Jones一家が経営している農場のトウモロコシ畑の生産量を示すAg Leaderのモニタを見るChris。
提供:Lyndsey Gilpin/TechRepublic

 われわれがオフィスに戻った時、ChrisとBercaw氏がThe Climate Corporationのウェブサイトの機能をデモするために机の回りに集まってきた。Bercaw氏はThe Climate Corporationが買収される前からずっと同社の収穫保険のコンサルティング業務に従事しており、昔からJones一家と友だち付き合いをしてもいる。同氏は胸の部分に会社のロゴがプリントされたジャンパーを誇らしげに着ていた。

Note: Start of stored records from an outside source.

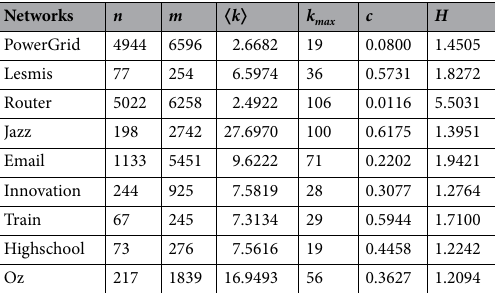
Table 1. The basic topological features of nine real networks. n and m are the total number of nodes and edges, respectively. 〈 k 〉 is the average degree for networks. k max is the maximum degree for networks. 〈 c 〉 is the average clustering coefficient and H is the degree heterogeneity, defined as = H k k 2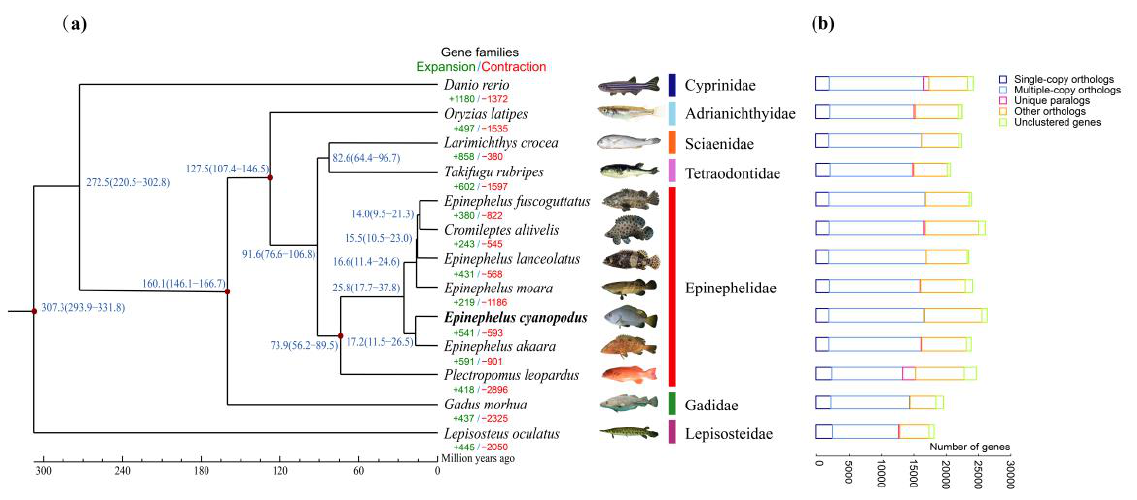
Figure 3. Comparative genomic analysis visualization of E. cyanopodus and 12 teleost fishes: ( a ) phylogenetic tree and divergence time constructed for 13 selected species. The blue numbers on the branches indicate the estimated divergence times (million years ago; confidence intervals 95%). The number represents the number of expanded (green) and contracted (red) gene families; and ( b ) comparison of gene family clusters. The horizontal axis display genes number and the vertical axis display species.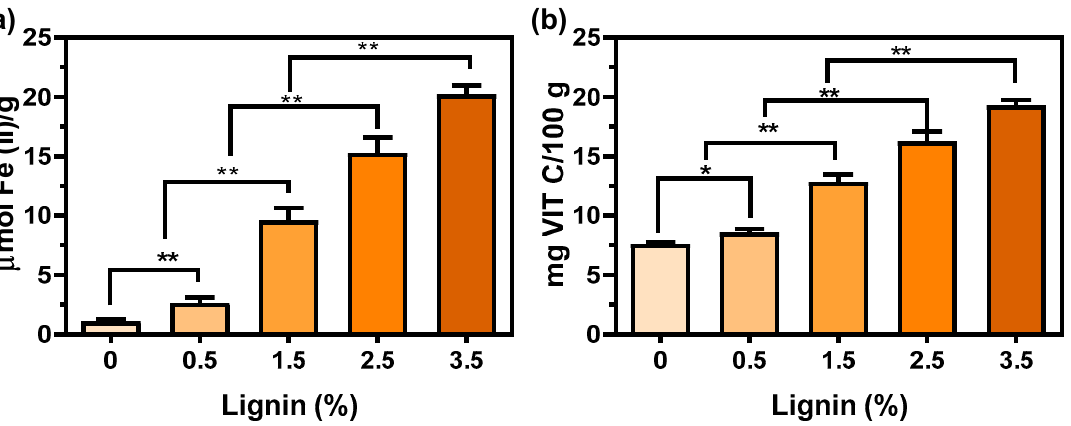
Figure 5. ( a ) The ferric reducing ability of plasma (FRAP) value for the printed composites, and ( b ) The vitamin C equivalent antioxidant activity of the composites. ( n = 3).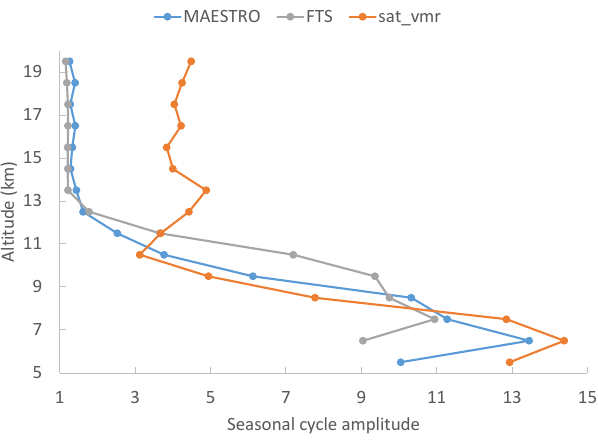
Figure 8. Vertical profile of response to AAO, using southern high- latitude water vapour relative anomalies based on monthly medi- ans (2004–2012). Horizontal bars are ± 1 σ , obtained by linear re- gression (including a trend term and/or a Cordón Caulle proxy term, depending on whether each is significant at the 1 σ level). The MAE_lat profile shows the MAESTRO water vapour response to AAO upon including a basis function to account for the non- uniform latitudinal sampling. The sat_vmr profile is obtained from a simple linear regression of saturation vapour VMR relative anoma- lies onto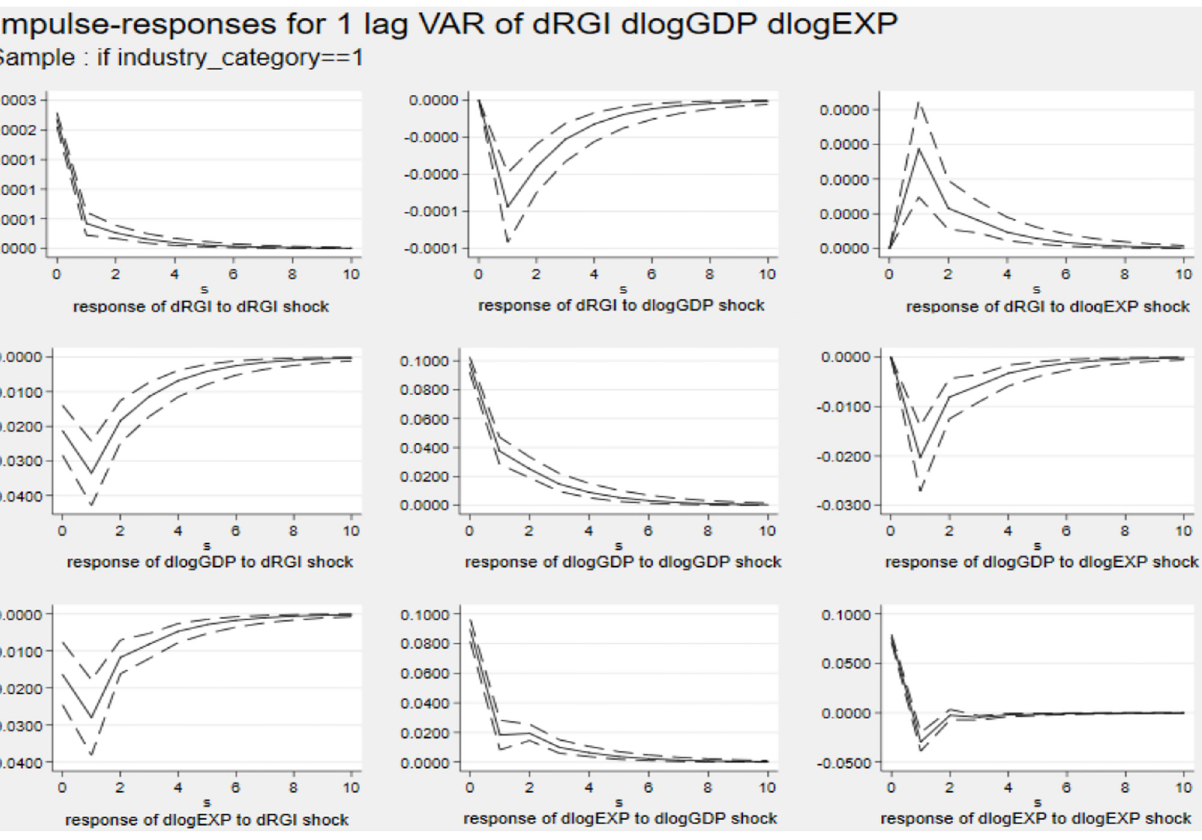
Fig 6. Impulse response diagram in Cluster 5. Notes : Errors are 5% on each side generated by Monte-Carlo with 2000 reps.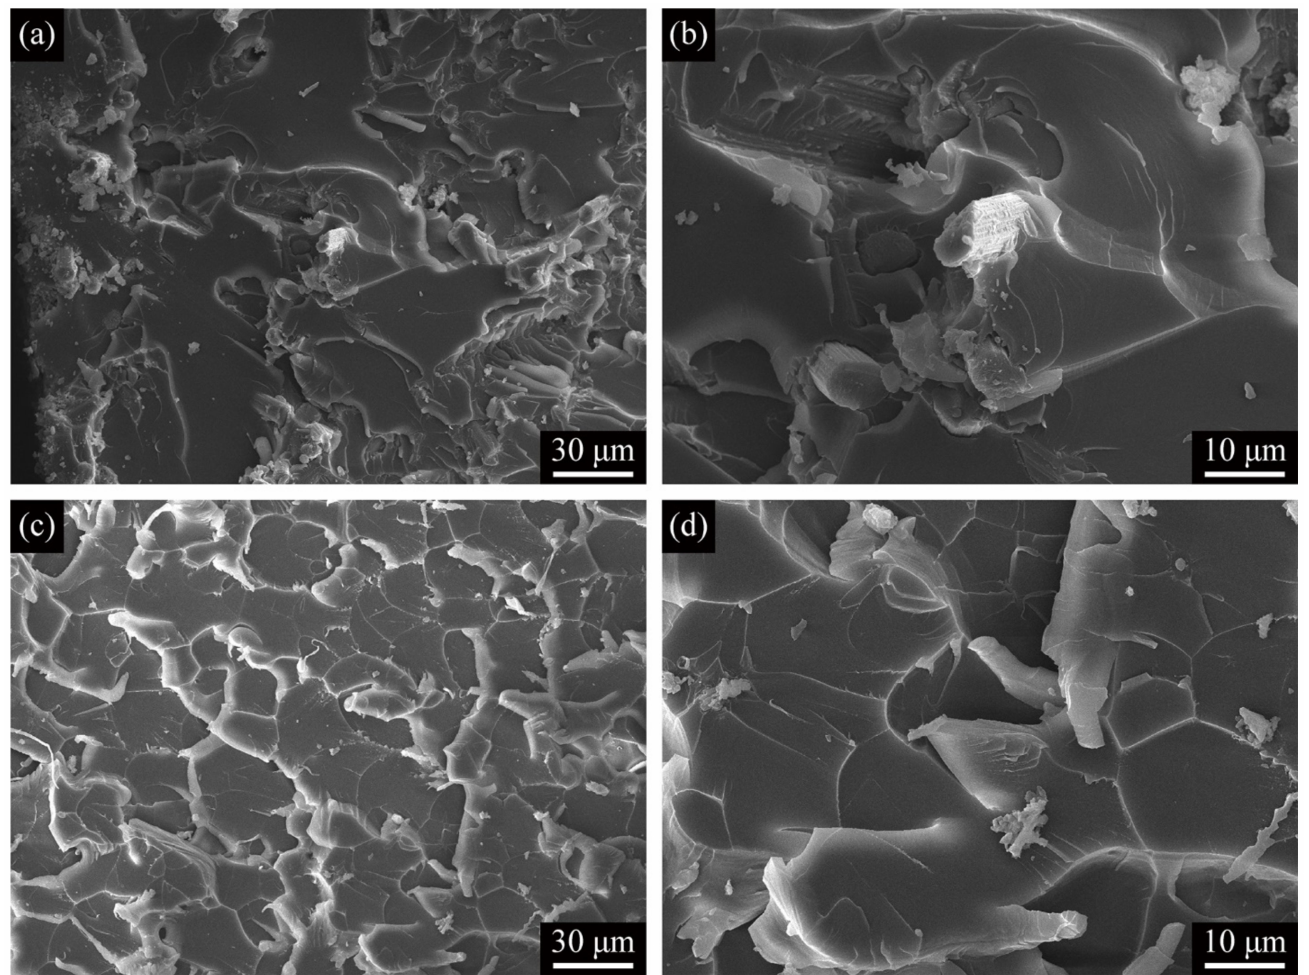
Figure 6. ( a ) Low-magnification and ( b ) high-magnification SEM images of tensile fracture surfaces of C2/epoxy; ( c ) Low-magnification and ( d ) high-magnification SEM images of tensile fracture surfaces of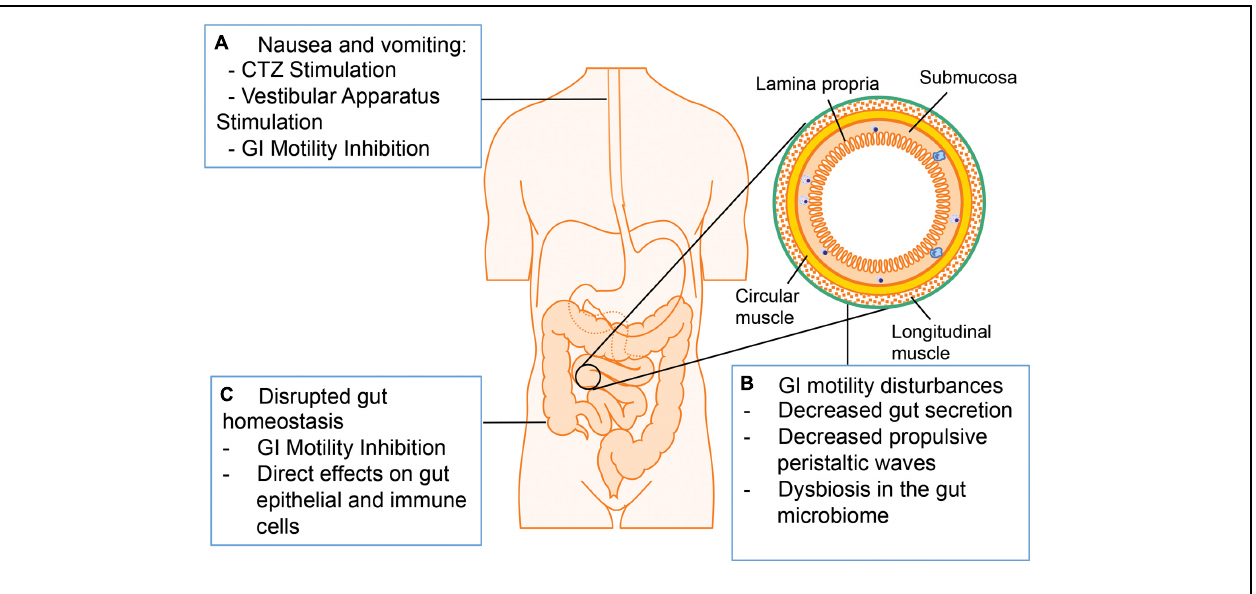
FIGURE 4 | Adverse GI effects associated with opioid administration. (A) Opioid treatment induces nausea and vomiting via chemoreceptor trigger zone (CTZ) stimulation, vestibular stimulation, and GI motility inhibition. (B) Opioid treatment induces GI motility disturbances by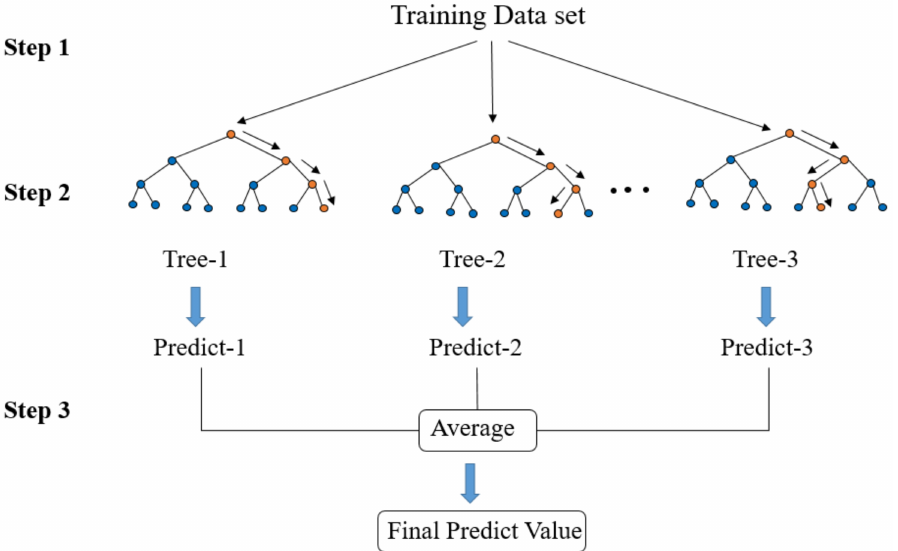
Figure 12. Schematic diagram of random forest structure.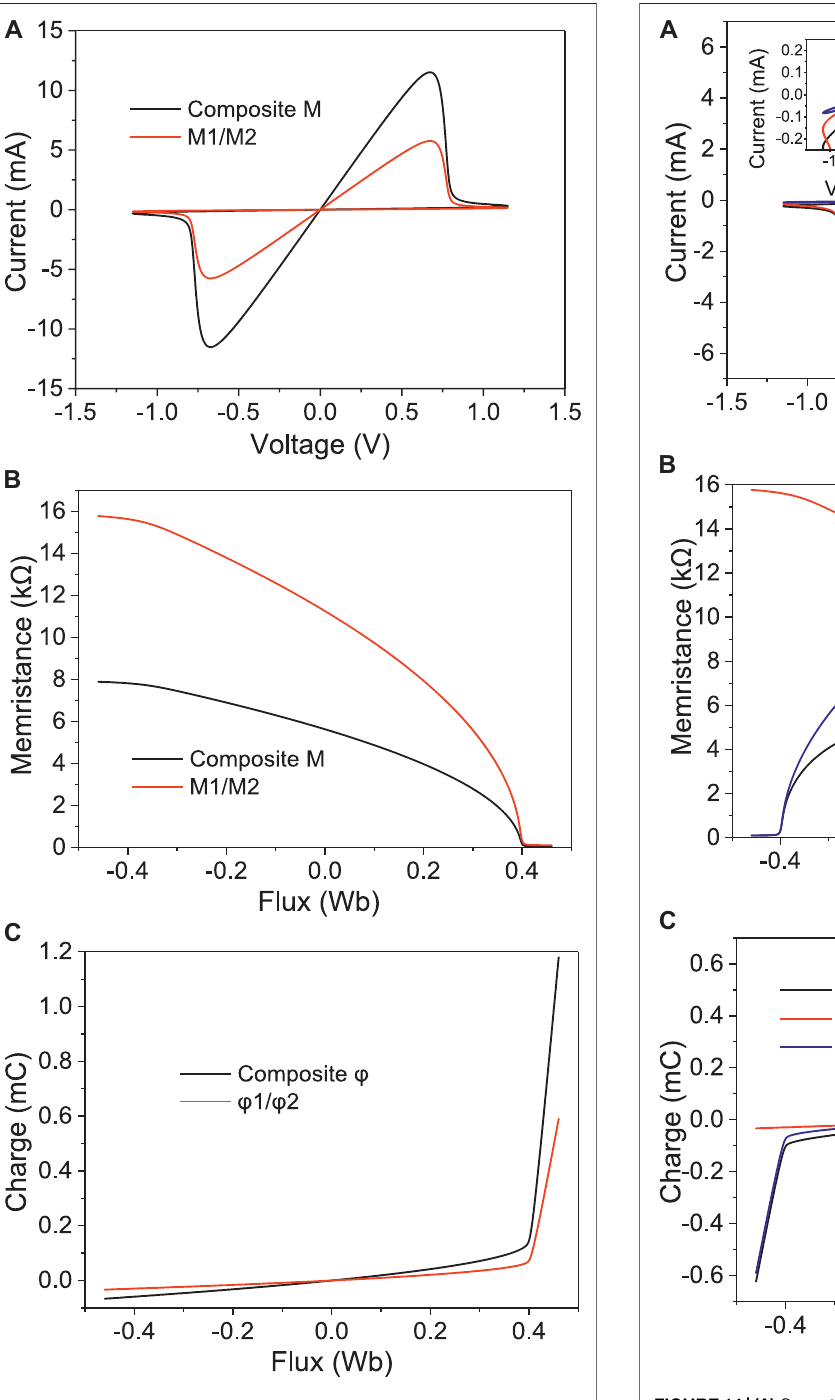
FIGURE13|(A) Current versusvoltage curves, (B) memristance versus fl ux curves, and (C) charge versus fl ux curves of the single memristor and two memristors in parallel with same polarities.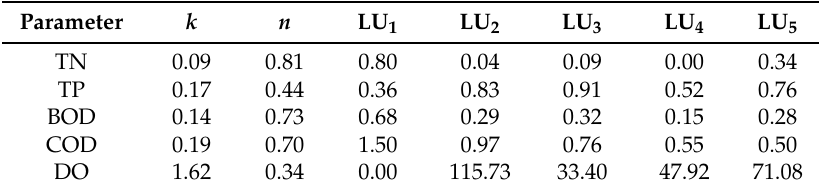
Figure 3. Comparison of observed and predicted pollutant loads in 30 river basins in Japan for the 6 year calibration period (1994–1999). The 1:1 line is plotted for comparison. Table 4. Estimated values of model parameters.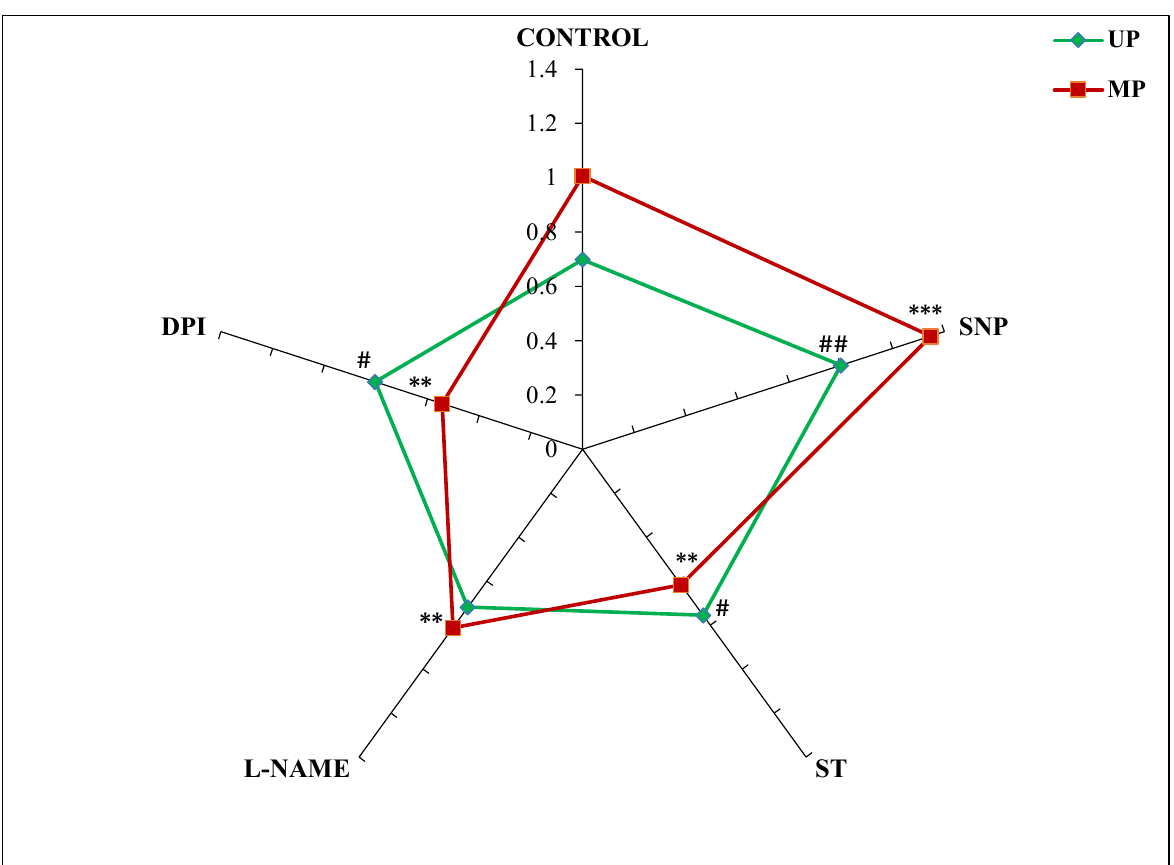
Figure 1. Effect of magnetopriming (200 mT SMF for 1 h) on salt tolerance index (STI) based on dry weight of 72 h germinated soybean seeds grown in different modulators of NO and ROS production under non-saline and saline (50 mM NaCl) conditions. Unprimed = UP, Magnetoprimed = MP. The data are represented as mean ± SE (n = 3). ## p < 0.01, # p < 0.05 indicates the significant difference between STI of unprimed seeds in the absence (control) versus presence of modulators of NO/ROS production under non-saline or saline conditions; *** p < 0.001, ** p < 0.01 indicates the significant difference between STI of MP seeds in the absence (control) versus presence of modulators of NO/ROS production under non-saline or saline conditions.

 Chrisのログインから数秒もしないうちにサイトが表示され、Jones農場の操業状況の一覧がスクロールされていった。画面の大半はGoogleの地図で占められ、片隅には天気の推移状況が表示されていた。Chrisはいくつかの数値を打ち込み、種の種類によって1エーカーあたりの収穫量がどの程度変わり、穀物価格にどのような影響が与えられるのかをチェックした。こういった計算やアルゴリズムの実行は、The Climate Corporationのウェブサイト側で行われる。また、ボックスをクリックするだけで土壌の湿度と生産量の過去のトレンドを、過去30年にまで遡って表示させることもできる。Chrisによると、このサイトは直感的ですっきりしており、出回っている他のほとんどのシステムよりも間違いなく使いやすいという。同システムの対象ユーザーがウェブの利用方法を完全に理解していない場合もある年齢層の高い農業従事者であるという点を考えた場合、これは重要だ。

 John Deereのシステムに起こった問題を解決しようとしても、電話で何時間もたらい回しにされていた以前とは異なり、The Climate Corporationは毎週と言ってもよいほどの頻度で自動的にアップデートを送信してくる。誰かと話したい場合でも、1〜2回電話をかけるだけで済む。また、The Climate Corporationがプロジェクトを展開する際には、責任者らがアドバイスを求めてくるともChrisは語った。

 これはChrisが当初イメージしていた農作業とは異なっている。この仕事はITであり、その需要はどんどん高まっている。

 Bercaw氏は「これによって、農業を敬遠する若者でも興味を示すようになる」と述べたうえで、「まさにハイテク産業の仕事なのだ」と語った。